Вихрь, закрутивший в смертельном круговороте жизнь, ворвался в сам строй языка новой русской литературы, в его лексику и фонетику, в его пластику и архитектонику, растрепал все прежние зализы и гладкие зачёсы. Блок и Хлебников отразили это в своём стихе в тот же миг. Первым из писателей песню революционной метели подхватил Борис Пильняк:

– Шоояя, шо-ояя, шооояяя…

– Гвииуу, гаауу, гвиииууу, гвииииуууу, гааауу.

И: –

– Гла-вбумм!

– Гла-вбумм!!

– Гу-вуз! Гуу-вууз!..

– Гла-вбуммм!!.

2

Помню первую оказавшуюся в моих руках книгу Пильняка – сборник рассказов «Быльё», вышедший в 1920 году. Мне было двадцать, я купил книгу в «Букинисте» на Московском проспекте близ Парка Победы. Отдал четвертной (или около того). Двадцать пять советских рублей в начале восьмидесятых – большие деньги для студента. Плацкартный билет из Ленинграда в Москву стоил восемь рублей. А за сорок рублей в месяц можно было снять однокомнатную квартиру в Купчине. Поясняю: в те годы Пильняк, будучи уже посмертно реабилитированным, всё ещё пребывал в статусе полузапретного автора – с середины тридцатых его не издавали и не переиздавали (несколько глав из неоконченного романа «Соляной амбар» опубликовал в одном из оттепельных номеров журнал «Москва», а сборник избранных произведений, вышедший в 1976 году в «Художественной литературе» мизерным по тем временам тиражом, растворился, не дойдя до книжных прилавков), однако в букинистических магазинах его книги встречались. Можно было заказать Пильняка и в научных залах Публичной библиотеки, но чтобы записаться туда, надо было иметь на руках диплом о высшем образовании. Любознательного студента эта благодать не покрывала.
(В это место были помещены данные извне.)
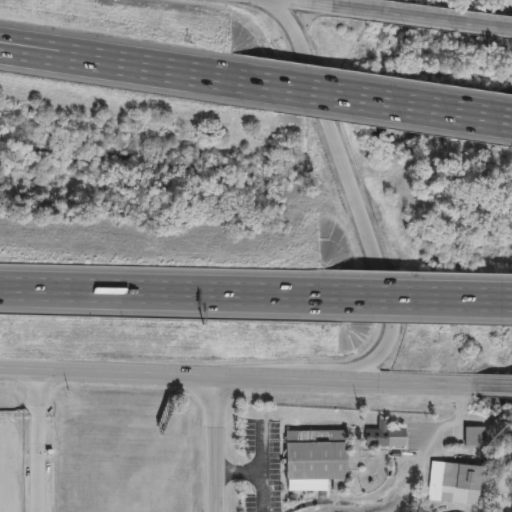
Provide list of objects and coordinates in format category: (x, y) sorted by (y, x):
road: (315, 2)
road: (424, 15)
road: (108, 53)
road: (108, 66)
road: (227, 78)
road: (374, 101)
road: (352, 185)
road: (35, 284)
road: (35, 287)
road: (197, 291)
road: (418, 298)
road: (235, 373)
road: (491, 383)
road: (456, 416)
building: (385, 434)
building: (385, 435)
building: (474, 437)
building: (474, 437)
road: (35, 438)
road: (215, 442)
building: (317, 455)
building: (318, 455)
road: (260, 465)
road: (238, 471)
building: (464, 476)
building: (464, 476)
Словом, я купил этот сборник, носивший на себе все признаки аутентичности. Бумага книги была желта и ломалась на изломе, печать бледна, буквы в строке, наскоро собранные наборщиком, прыгали, серо-зелёный картон обложки изрядно потёрся и истрепался на узком корешке и углах, блок сшивали металлические скрепки, вдавившие в бумагу ржавые следы… Короче говоря, книга была настоящей, такой ей и полагалось выйти ко мне из 1920 года.
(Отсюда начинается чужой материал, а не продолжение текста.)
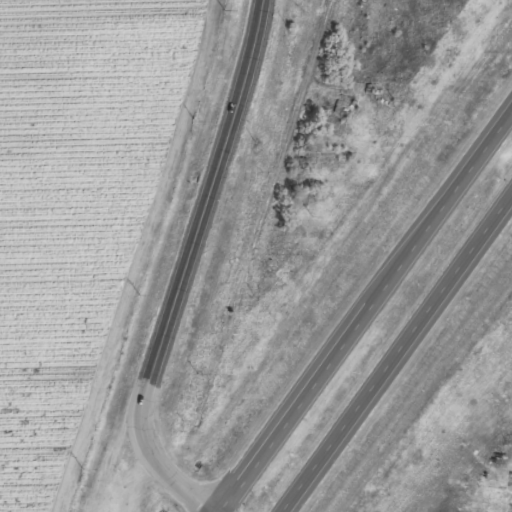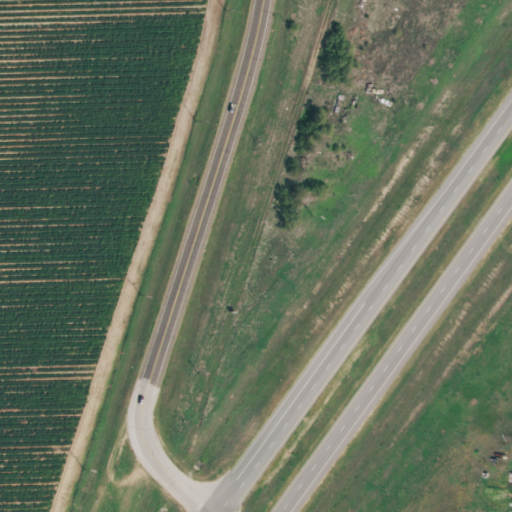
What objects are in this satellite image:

Купил и не ошибся – книга здорово меня тряхнула, будто вставил пальцы в розетку. Её облик и содержание абсолютно соответствовали друг другу – по линейке той шкалы, которой мы измеряем ощущение подлинности, оба заслуживали высшего балла. Это была особая версия письма с новым, незнакомым строем фразы – то расслабленным, то упругим и мускулистым; с рвущимся ритмом – то неспешным, то рассыпающимся в мелкую дробь; с исходящим от текста, физически ощутимым запахом – томительной полынной степи, давящей на грудь тёплым ветром, торговых рыночных рядов, где шуруют ночами крысы, сырости первозданного петербургского болота, в котором увязает державный ботфорт Петра. Эта полновесная, переданная в ощущениях земляная предметность жизни захватывала и волновала, оставляя за собой долгий, играющий оттенками переживаний шлейф. Автор всем своим существом держался за почву, неверное качание которой чувствовал под собой. Не просто держался – уходил в неё лисой, закапывался.

Иначе не понять природу той тоски по звериной первооснове бытия, по дремучей простоте извечного существования, которая пропитывала текст и в которой находили смысл герои, стремясь обрести эту простоту, как свою первородину – эдемский сад. Сам писатель упивался этой исконной прозрачностью жизни, её патриархальной правдой – рождение, борьба за жизнь, потомство, смерть, – подводя всякий раз читателя к предписанному самим законом земли откровению то словом автора, то речью героя. Всё это казалось мне ново, всё завораживало. Птицы и медведи были у Пильняка как люди, а люди – как звери. Они жили одинаковой ясной и грубой жизнью, одной землёй, одним небом, сменяющейся чередой времён года – одинокие и вольные, окружённые зорями и туманами.